[START]
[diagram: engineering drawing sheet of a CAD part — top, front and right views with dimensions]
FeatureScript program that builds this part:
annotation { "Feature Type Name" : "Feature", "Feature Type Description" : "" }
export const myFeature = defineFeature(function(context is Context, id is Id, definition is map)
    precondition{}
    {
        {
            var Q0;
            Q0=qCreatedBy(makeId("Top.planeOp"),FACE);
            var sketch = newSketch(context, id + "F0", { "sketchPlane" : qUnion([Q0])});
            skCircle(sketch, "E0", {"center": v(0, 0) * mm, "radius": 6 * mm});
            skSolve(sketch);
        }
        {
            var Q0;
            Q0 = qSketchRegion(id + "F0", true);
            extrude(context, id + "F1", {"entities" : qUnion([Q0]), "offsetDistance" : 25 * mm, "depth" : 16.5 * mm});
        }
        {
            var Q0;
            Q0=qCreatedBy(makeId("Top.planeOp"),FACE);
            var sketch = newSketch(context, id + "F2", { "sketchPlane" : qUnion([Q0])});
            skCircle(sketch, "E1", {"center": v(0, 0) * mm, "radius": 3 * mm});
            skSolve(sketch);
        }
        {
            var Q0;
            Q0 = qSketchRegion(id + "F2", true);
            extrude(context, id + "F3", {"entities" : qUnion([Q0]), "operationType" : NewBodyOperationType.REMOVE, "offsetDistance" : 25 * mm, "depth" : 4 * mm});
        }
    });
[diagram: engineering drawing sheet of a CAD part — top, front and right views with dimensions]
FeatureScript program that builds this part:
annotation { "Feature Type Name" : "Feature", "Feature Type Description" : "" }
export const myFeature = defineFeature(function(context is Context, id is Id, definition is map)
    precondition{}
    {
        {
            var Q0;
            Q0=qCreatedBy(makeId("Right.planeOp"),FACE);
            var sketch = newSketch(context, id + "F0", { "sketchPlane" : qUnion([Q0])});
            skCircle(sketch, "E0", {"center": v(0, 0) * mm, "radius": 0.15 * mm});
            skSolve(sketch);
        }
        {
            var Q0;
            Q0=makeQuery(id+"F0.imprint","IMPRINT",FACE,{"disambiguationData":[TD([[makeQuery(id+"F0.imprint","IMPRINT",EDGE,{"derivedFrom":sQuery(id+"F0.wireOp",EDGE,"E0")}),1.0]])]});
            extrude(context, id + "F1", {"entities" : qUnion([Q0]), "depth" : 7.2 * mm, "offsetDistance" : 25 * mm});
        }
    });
[END]
> Task brief: Select every line in the entries above that contains the string "extrude", matching case exactly.

> Answer in full:
            extrude(context, id + "F1", {"entities" : qUnion([Q0]), "offsetDistance" : 25 * mm, "depth" : 16.5 * mm});
            extrude(context, id + "F3", {"entities" : qUnion([Q0]), "operationType" : NewBodyOperationType.REMOVE, "offsetDistance" : 25 * mm, "depth" : 4 * mm});
            extrude(context, id + "F1", {"entities" : qUnion([Q0]), "depth" : 7.2 * mm, "offsetDistance" : 25 * mm});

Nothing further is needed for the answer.